Nor is there merit to ThermoLife's argument that the exhibits are judicially noticeable for the limited purpose of assessing HumanN's knowledge of "other supplements that economically compete with N-O supplements." By ThermoLife's own admission, Exhibits A and C are being offered to "demonstrate[e] facts that are common sense because . . . there are other supplements that would help consumers train, increase blood flow or any of the other benefits also attributable to N-O supplementation." (Doc. 134 at 7 n.1, emphasis added. See also Doc. 122 at 7 [citing Exhibit A to argue that HumanN "fails to explain how or why any of the nitric oxide supplements listed on its own website are not economic substitutes for ThermoLife's patented raw materials and technology"].) ThermoLife is thus not asking the Court to take judicial notice of HumanN's knowledge but "to assume the truth of the disputed factual assertions contained within" the websites. Cf. ThermoLife Int'l LLC v. NeoGenis Labs Inc., 2020 WL 6395442, *4 (D. Ariz. 2020). The Court declines the invitation.
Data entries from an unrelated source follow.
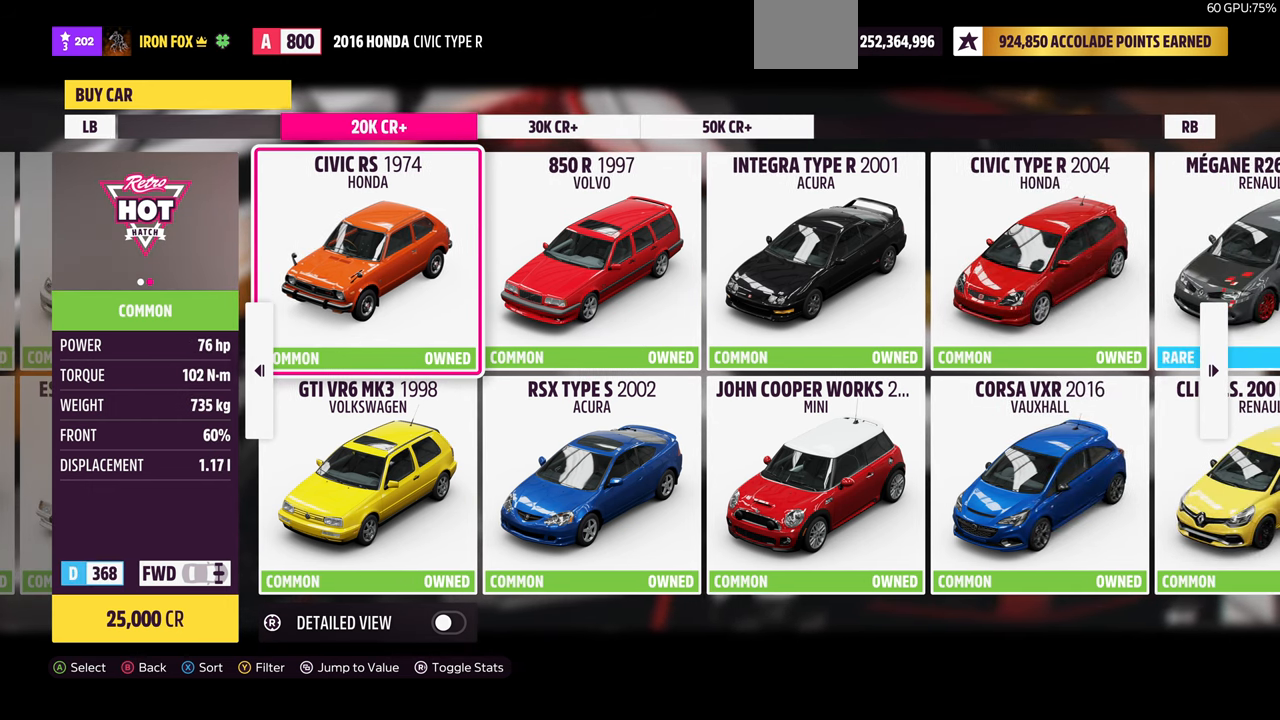
{"buttons": [], "left_stick": "center", "right_stick": "center", "events": []}
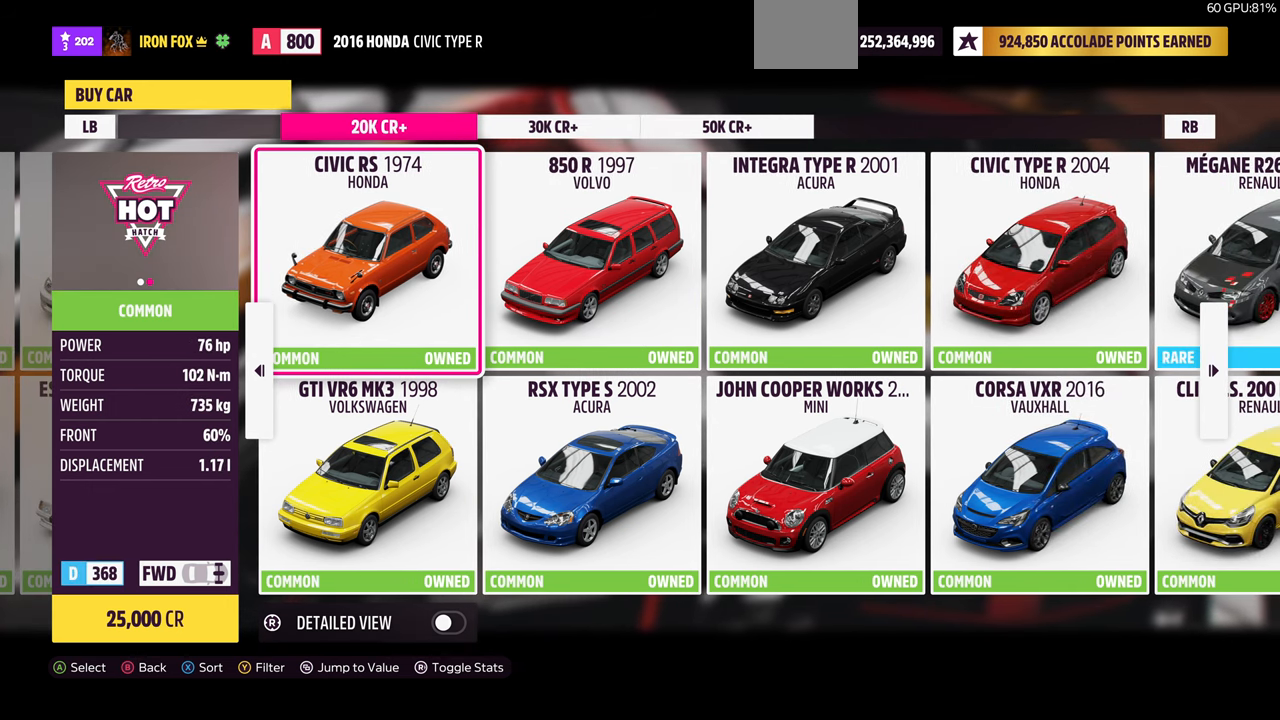
{"buttons": [], "left_stick": "center", "right_stick": "center", "events": []}
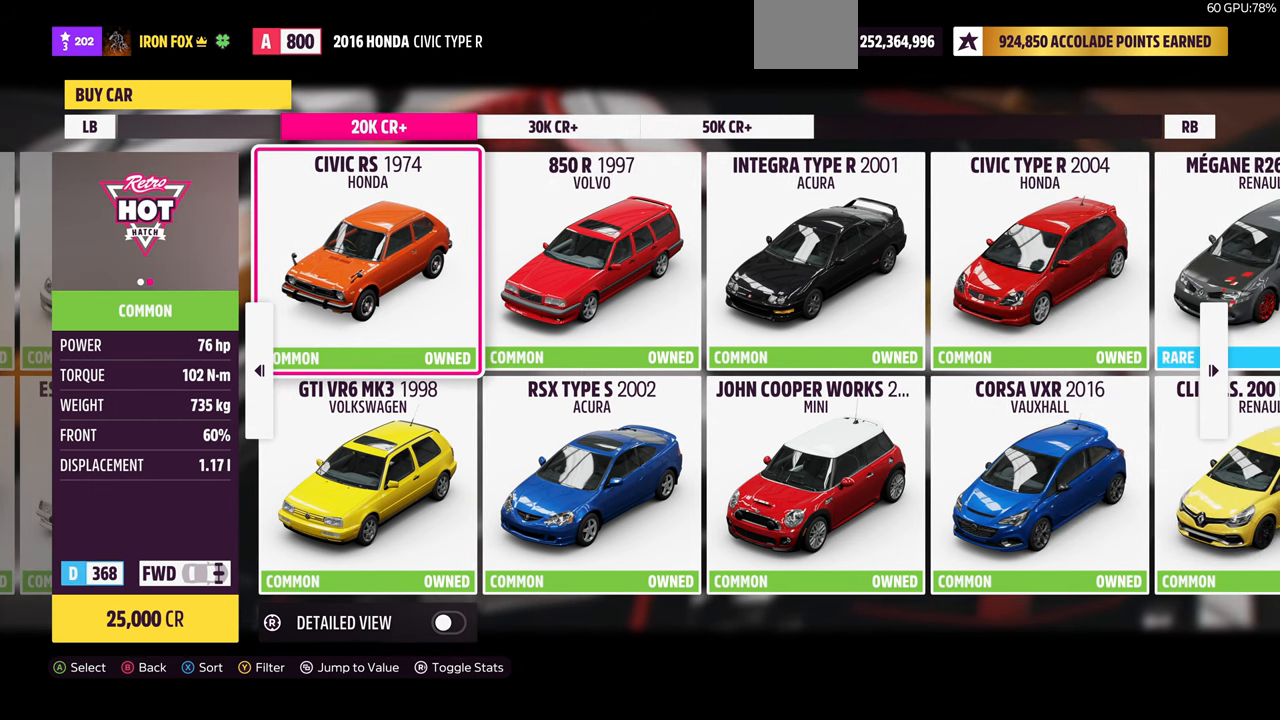
{"buttons": [], "left_stick": "center", "right_stick": "center", "events": []}
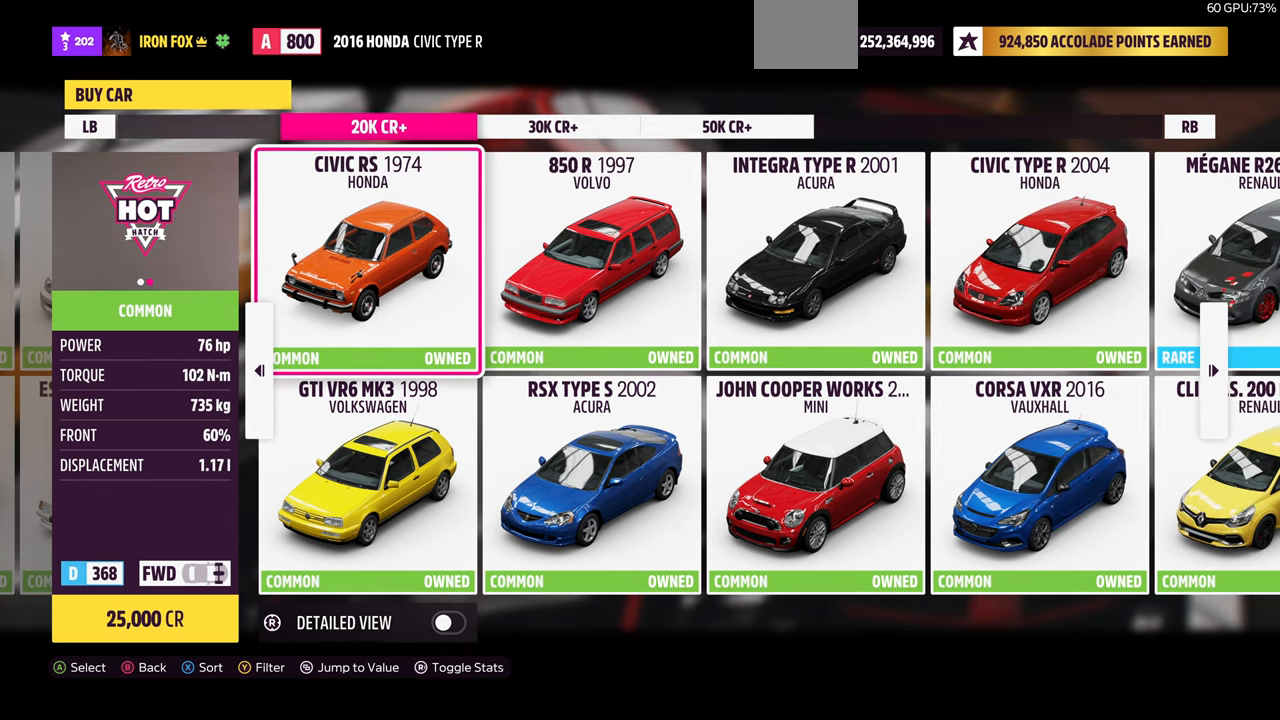
{"buttons": [], "left_stick": "center", "right_stick": "center", "events": []}
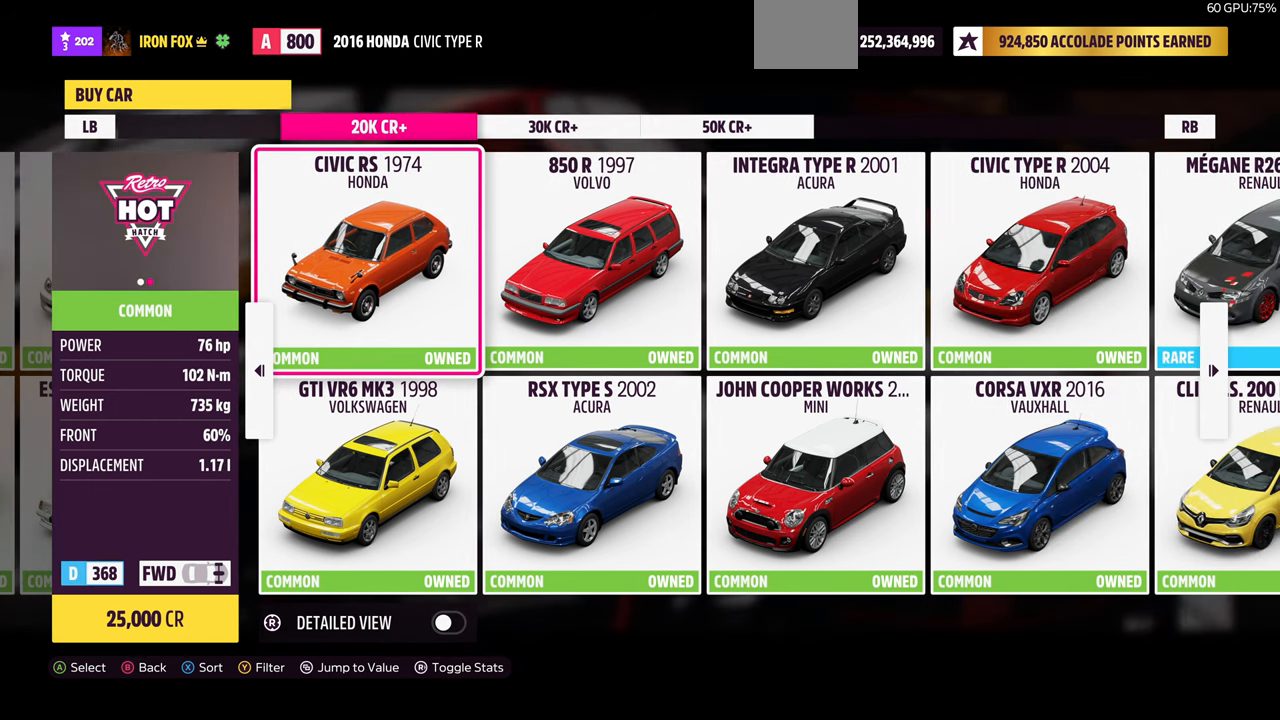
{"buttons": [], "left_stick": "center", "right_stick": "center", "events": []}
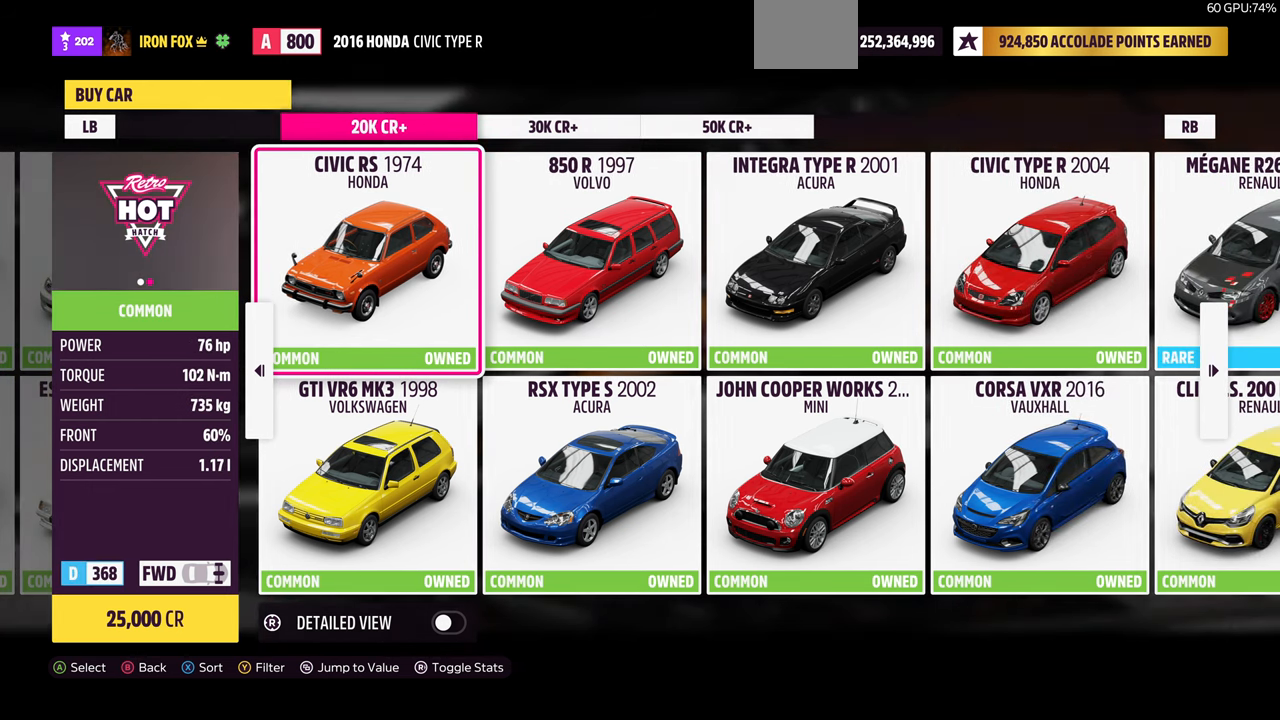
{"buttons": [], "left_stick": "center", "right_stick": "center", "events": []}
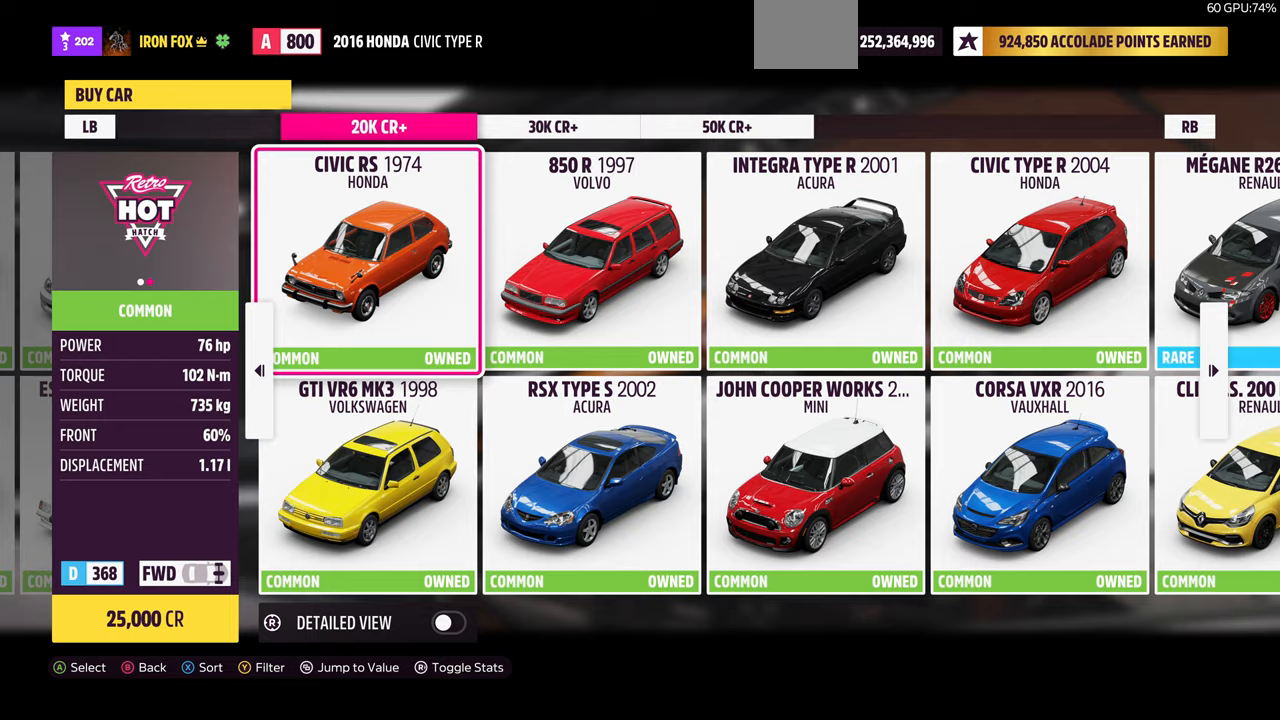
{"buttons": [], "left_stick": "center", "right_stick": "center", "events": [[200, "DPAD_RIGHT", "down"], [267, "DPAD_RIGHT", "up"]]}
Whether the statements on HumanN's website actually contradict HumanN's theory of liability is a factual question to be resolved, if necessary, at a different stage of this litigation.

...

B. Exhibit B

ThermoLife seeks to dismiss HumanN's counterclaim for tortious interference with business expectancy. (Doc. 117 ¶¶ 77-89, 121-31.) That claim is predicated on the allegation that, "on or about March 8, 2019," Kramer and ThermoLife falsely "reported to" Amazon that several HumanN products listed on Amazon's website infringed a particular patent—the '531 patent—held by ThermoLife. (Id. ¶ 79.) HumanN alleges these reports of infringement were set forth in a "March 2019 letter." (Id. ¶ 83.)

Exhibit B is a letter that ThermoLife purportedly sent to Amazon. (Doc. 122-2.) It is dated February 26, 2019. (Doc. 122-2.) Significantly, although this letter accuses HumanN of infringing an array of other patents held by ThermoLife, there is no mention of the '531 patent. (Id.) ThermoLife argues this letter is subject to judicial notice because it "is the March 8, 2019 letter specifically referenced in Paragraph 79 of the Amended Counterclaims." (Doc 122 at 10 n.6.) ThermoLife further argues that the letter not only requires dismissal of HumanN's tortious interference claim, but also potentially subjects HumanN's counsel to Rule 11 sanctions, because it shows that ThermoLife never made any infringement allegations to Amazon related to the '531 patent (let alone false accusations offered in bad faith). (Doc. 122 at 1-2, 9-11; Doc. 134 at 9-11.) HumanN responds that Exhibit B can't be considered at the motion-to-dismiss stage because it "was not attached to the pleadings" and "is not accepted by all parties as authentic." (Doc. 125 at 2, 4-5, 16.)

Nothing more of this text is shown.